[Electronic design automation data]
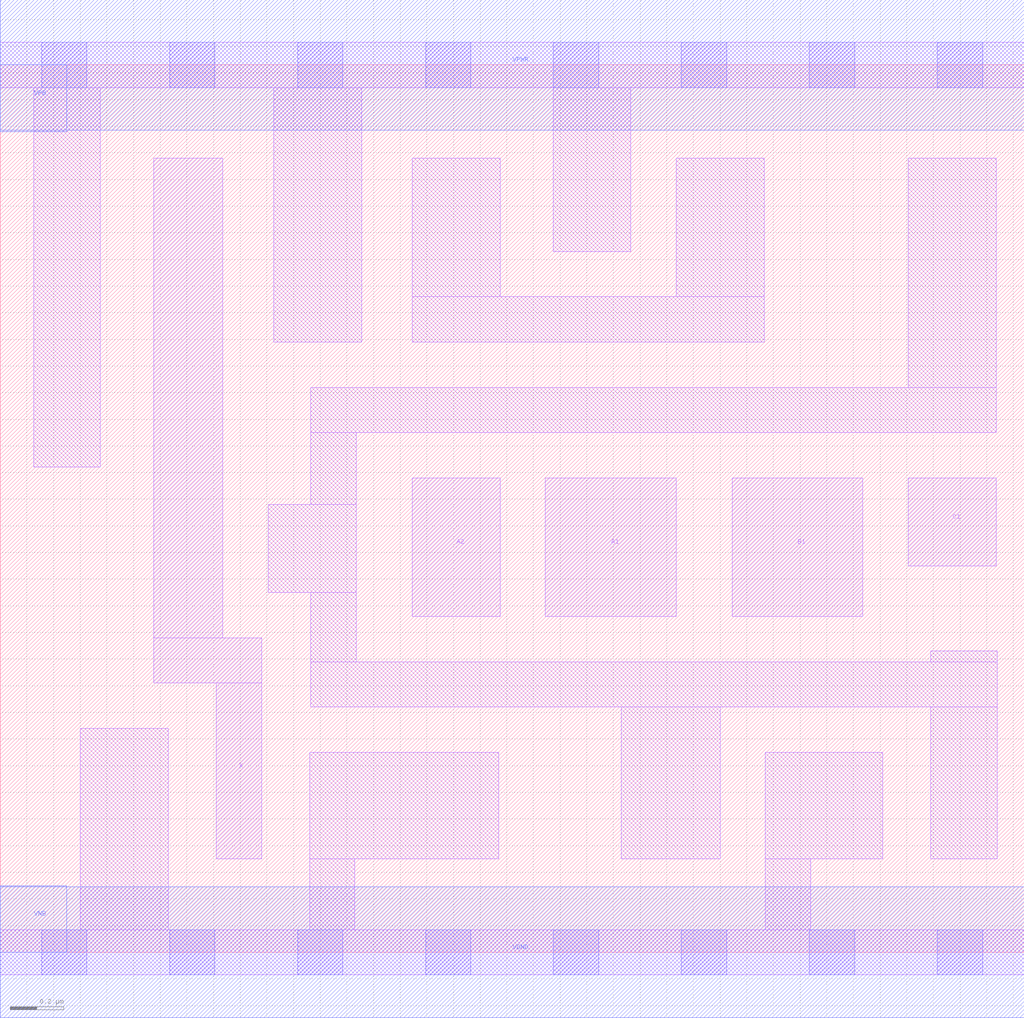
<source format=lef>
# Copyright 2020 The SkyWater PDK Authors
#
# Licensed under the Apache License, Version 2.0 (the "License");
# you may not use this file except in compliance with the License.
# You may obtain a copy of the License at
#
#     https://www.apache.org/licenses/LICENSE-2.0
#
# Unless required by applicable law or agreed to in writing, software
# distributed under the License is distributed on an "AS IS" BASIS,
# WITHOUT WARRANTIES OR CONDITIONS OF ANY KIND, either express or implied.
# See the License for the specific language governing permissions and
# limitations under the License.
#
# SPDX-License-Identifier: Apache-2.0

VERSION 5.5 ;
NAMESCASESENSITIVE ON ;
BUSBITCHARS "[]" ;
DIVIDERCHAR "/" ;
MACRO sky130_fd_sc_hs__a211o_2
  CLASS CORE ;
  SOURCE USER ;
  ORIGIN  0.000000  0.000000 ;
  SIZE  3.840000 BY  3.330000 ;
  SYMMETRY X Y ;
  SITE unit ;
  PIN A1
    ANTENNAGATEAREA  0.261000 ;
    DIRECTION INPUT ;
    USE SIGNAL ;
    PORT
      LAYER li1 ;
        RECT 2.045000 1.260000 2.535000 1.780000 ;
    END
  END A1
  PIN A2
    ANTENNAGATEAREA  0.261000 ;
    DIRECTION INPUT ;
    USE SIGNAL ;
    PORT
      LAYER li1 ;
        RECT 1.545000 1.260000 1.875000 1.780000 ;
    END
  END A2
  PIN B1
    ANTENNAGATEAREA  0.261000 ;
    DIRECTION INPUT ;
    USE SIGNAL ;
    PORT
      LAYER li1 ;
        RECT 2.745000 1.260000 3.235000 1.780000 ;
    END
  END B1
  PIN C1
    ANTENNAGATEAREA  0.261000 ;
    DIRECTION INPUT ;
    USE SIGNAL ;
    PORT
      LAYER li1 ;
        RECT 3.405000 1.450000 3.735000 1.780000 ;
    END
  END C1
  PIN X
    ANTENNADIFFAREA  0.543200 ;
    DIRECTION OUTPUT ;
    USE SIGNAL ;
    PORT
      LAYER li1 ;
        RECT 0.575000 1.010000 0.980000 1.180000 ;
        RECT 0.575000 1.180000 0.835000 2.980000 ;
        RECT 0.810000 0.350000 0.980000 1.010000 ;
    END
  END X
  PIN VGND
    DIRECTION INOUT ;
    USE GROUND ;
    PORT
      LAYER met1 ;
        RECT 0.000000 -0.245000 3.840000 0.245000 ;
    END
  END VGND
  PIN VNB
    DIRECTION INOUT ;
    USE GROUND ;
    PORT
      LAYER met1 ;
        RECT 0.000000 0.000000 0.250000 0.250000 ;
    END
  END VNB
  PIN VPB
    DIRECTION INOUT ;
    USE POWER ;
    PORT
      LAYER met1 ;
        RECT 0.000000 3.080000 0.250000 3.330000 ;
    END
  END VPB
  PIN VPWR
    DIRECTION INOUT ;
    USE POWER ;
    PORT
      LAYER met1 ;
        RECT 0.000000 3.085000 3.840000 3.575000 ;
    END
  END VPWR
  OBS
    LAYER li1 ;
      RECT 0.000000 -0.085000 3.840000 0.085000 ;
      RECT 0.000000  3.245000 3.840000 3.415000 ;
      RECT 0.125000  1.820000 0.375000 3.245000 ;
      RECT 0.300000  0.085000 0.630000 0.840000 ;
      RECT 1.005000  1.350000 1.335000 1.680000 ;
      RECT 1.025000  2.290000 1.355000 3.245000 ;
      RECT 1.160000  0.085000 1.330000 0.350000 ;
      RECT 1.160000  0.350000 1.870000 0.750000 ;
      RECT 1.165000  0.920000 3.740000 1.090000 ;
      RECT 1.165000  1.090000 1.335000 1.350000 ;
      RECT 1.165000  1.680000 1.335000 1.950000 ;
      RECT 1.165000  1.950000 3.735000 2.120000 ;
      RECT 1.545000  2.290000 2.865000 2.460000 ;
      RECT 1.545000  2.460000 1.875000 2.980000 ;
      RECT 2.075000  2.630000 2.365000 3.245000 ;
      RECT 2.330000  0.350000 2.700000 0.920000 ;
      RECT 2.535000  2.460000 2.865000 2.980000 ;
      RECT 2.870000  0.085000 3.040000 0.350000 ;
      RECT 2.870000  0.350000 3.310000 0.750000 ;
      RECT 3.405000  2.120000 3.735000 2.980000 ;
      RECT 3.490000  0.350000 3.740000 0.920000 ;
      RECT 3.490000  1.090000 3.740000 1.130000 ;
    LAYER mcon ;
      RECT 0.155000 -0.085000 0.325000 0.085000 ;
      RECT 0.155000  3.245000 0.325000 3.415000 ;
      RECT 0.635000 -0.085000 0.805000 0.085000 ;
      RECT 0.635000  3.245000 0.805000 3.415000 ;
      RECT 1.115000 -0.085000 1.285000 0.085000 ;
      RECT 1.115000  3.245000 1.285000 3.415000 ;
      RECT 1.595000 -0.085000 1.765000 0.085000 ;
      RECT 1.595000  3.245000 1.765000 3.415000 ;
      RECT 2.075000 -0.085000 2.245000 0.085000 ;
      RECT 2.075000  3.245000 2.245000 3.415000 ;
      RECT 2.555000 -0.085000 2.725000 0.085000 ;
      RECT 2.555000  3.245000 2.725000 3.415000 ;
      RECT 3.035000 -0.085000 3.205000 0.085000 ;
      RECT 3.035000  3.245000 3.205000 3.415000 ;
      RECT 3.515000 -0.085000 3.685000 0.085000 ;
      RECT 3.515000  3.245000 3.685000 3.415000 ;
  END
END sky130_fd_sc_hs__a211o_2

</source>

WHAT TO PRODUCE →
The entries are to be restated word for word, and no picture should appear in the copy.

TASK RESPONSE →
<source format=lef>
# Copyright 2020 The SkyWater PDK Authors
#
# Licensed under the Apache License, Version 2.0 (the "License");
# you may not use this file except in compliance with the License.
# You may obtain a copy of the License at
#
#     https://www.apache.org/licenses/LICENSE-2.0
#
# Unless required by applicable law or agreed to in writing, software
# distributed under the License is distributed on an "AS IS" BASIS,
# WITHOUT WARRANTIES OR CONDITIONS OF ANY KIND, either express or implied.
# See the License for the specific language governing permissions and
# limitations under the License.
#
# SPDX-License-Identifier: Apache-2.0

VERSION 5.5 ;
NAMESCASESENSITIVE ON ;
BUSBITCHARS "[]" ;
DIVIDERCHAR "/" ;
MACRO sky130_fd_sc_hs__a211o_2
  CLASS CORE ;
  SOURCE USER ;
  ORIGIN  0.000000  0.000000 ;
  SIZE  3.840000 BY  3.330000 ;
  SYMMETRY X Y ;
  SITE unit ;
  PIN A1
    ANTENNAGATEAREA  0.261000 ;
    DIRECTION INPUT ;
    USE SIGNAL ;
    PORT
      LAYER li1 ;
        RECT 2.045000 1.260000 2.535000 1.780000 ;
    END
  END A1
  PIN A2
    ANTENNAGATEAREA  0.261000 ;
    DIRECTION INPUT ;
    USE SIGNAL ;
    PORT
      LAYER li1 ;
        RECT 1.545000 1.260000 1.875000 1.780000 ;
    END
  END A2
  PIN B1
    ANTENNAGATEAREA  0.261000 ;
    DIRECTION INPUT ;
    USE SIGNAL ;
    PORT
      LAYER li1 ;
        RECT 2.745000 1.260000 3.235000 1.780000 ;
    END
  END B1
  PIN C1
    ANTENNAGATEAREA  0.261000 ;
    DIRECTION INPUT ;
    USE SIGNAL ;
    PORT
      LAYER li1 ;
        RECT 3.405000 1.450000 3.735000 1.780000 ;
    END
  END C1
  PIN X
    ANTENNADIFFAREA  0.543200 ;
    DIRECTION OUTPUT ;
    USE SIGNAL ;
    PORT
      LAYER li1 ;
        RECT 0.575000 1.010000 0.980000 1.180000 ;
        RECT 0.575000 1.180000 0.835000 2.980000 ;
        RECT 0.810000 0.350000 0.980000 1.010000 ;
    END
  END X
  PIN VGND
    DIRECTION INOUT ;
    USE GROUND ;
    PORT
      LAYER met1 ;
        RECT 0.000000 -0.245000 3.840000 0.245000 ;
    END
  END VGND
  PIN VNB
    DIRECTION INOUT ;
    USE GROUND ;
    PORT
      LAYER met1 ;
        RECT 0.000000 0.000000 0.250000 0.250000 ;
    END
  END VNB
  PIN VPB
    DIRECTION INOUT ;
    USE POWER ;
    PORT
      LAYER met1 ;
        RECT 0.000000 3.080000 0.250000 3.330000 ;
    END
  END VPB
  PIN VPWR
    DIRECTION INOUT ;
    USE POWER ;
    PORT
      LAYER met1 ;
        RECT 0.000000 3.085000 3.840000 3.575000 ;
    END
  END VPWR
  OBS
    LAYER li1 ;
      RECT 0.000000 -0.085000 3.840000 0.085000 ;
      RECT 0.000000  3.245000 3.840000 3.415000 ;
      RECT 0.125000  1.820000 0.375000 3.245000 ;
      RECT 0.300000  0.085000 0.630000 0.840000 ;
      RECT 1.005000  1.350000 1.335000 1.680000 ;
      RECT 1.025000  2.290000 1.355000 3.245000 ;
      RECT 1.160000  0.085000 1.330000 0.350000 ;
      RECT 1.160000  0.350000 1.870000 0.750000 ;
      RECT 1.165000  0.920000 3.740000 1.090000 ;
      RECT 1.165000  1.090000 1.335000 1.350000 ;
      RECT 1.165000  1.680000 1.335000 1.950000 ;
      RECT 1.165000  1.950000 3.735000 2.120000 ;
      RECT 1.545000  2.290000 2.865000 2.460000 ;
      RECT 1.545000  2.460000 1.875000 2.980000 ;
      RECT 2.075000  2.630000 2.365000 3.245000 ;
      RECT 2.330000  0.350000 2.700000 0.920000 ;
      RECT 2.535000  2.460000 2.865000 2.980000 ;
      RECT 2.870000  0.085000 3.040000 0.350000 ;
      RECT 2.870000  0.350000 3.310000 0.750000 ;
      RECT 3.405000  2.120000 3.735000 2.980000 ;
      RECT 3.490000  0.350000 3.740000 0.920000 ;
      RECT 3.490000  1.090000 3.740000 1.130000 ;
    LAYER mcon ;
      RECT 0.155000 -0.085000 0.325000 0.085000 ;
      RECT 0.155000  3.245000 0.325000 3.415000 ;
      RECT 0.635000 -0.085000 0.805000 0.085000 ;
      RECT 0.635000  3.245000 0.805000 3.415000 ;
      RECT 1.115000 -0.085000 1.285000 0.085000 ;
      RECT 1.115000  3.245000 1.285000 3.415000 ;
      RECT 1.595000 -0.085000 1.765000 0.085000 ;
      RECT 1.595000  3.245000 1.765000 3.415000 ;
      RECT 2.075000 -0.085000 2.245000 0.085000 ;
      RECT 2.075000  3.245000 2.245000 3.415000 ;
      RECT 2.555000 -0.085000 2.725000 0.085000 ;
      RECT 2.555000  3.245000 2.725000 3.415000 ;
      RECT 3.035000 -0.085000 3.205000 0.085000 ;
      RECT 3.035000  3.245000 3.205000 3.415000 ;
      RECT 3.515000 -0.085000 3.685000 0.085000 ;
      RECT 3.515000  3.245000 3.685000 3.415000 ;
  END
END sky130_fd_sc_hs__a211o_2

</source>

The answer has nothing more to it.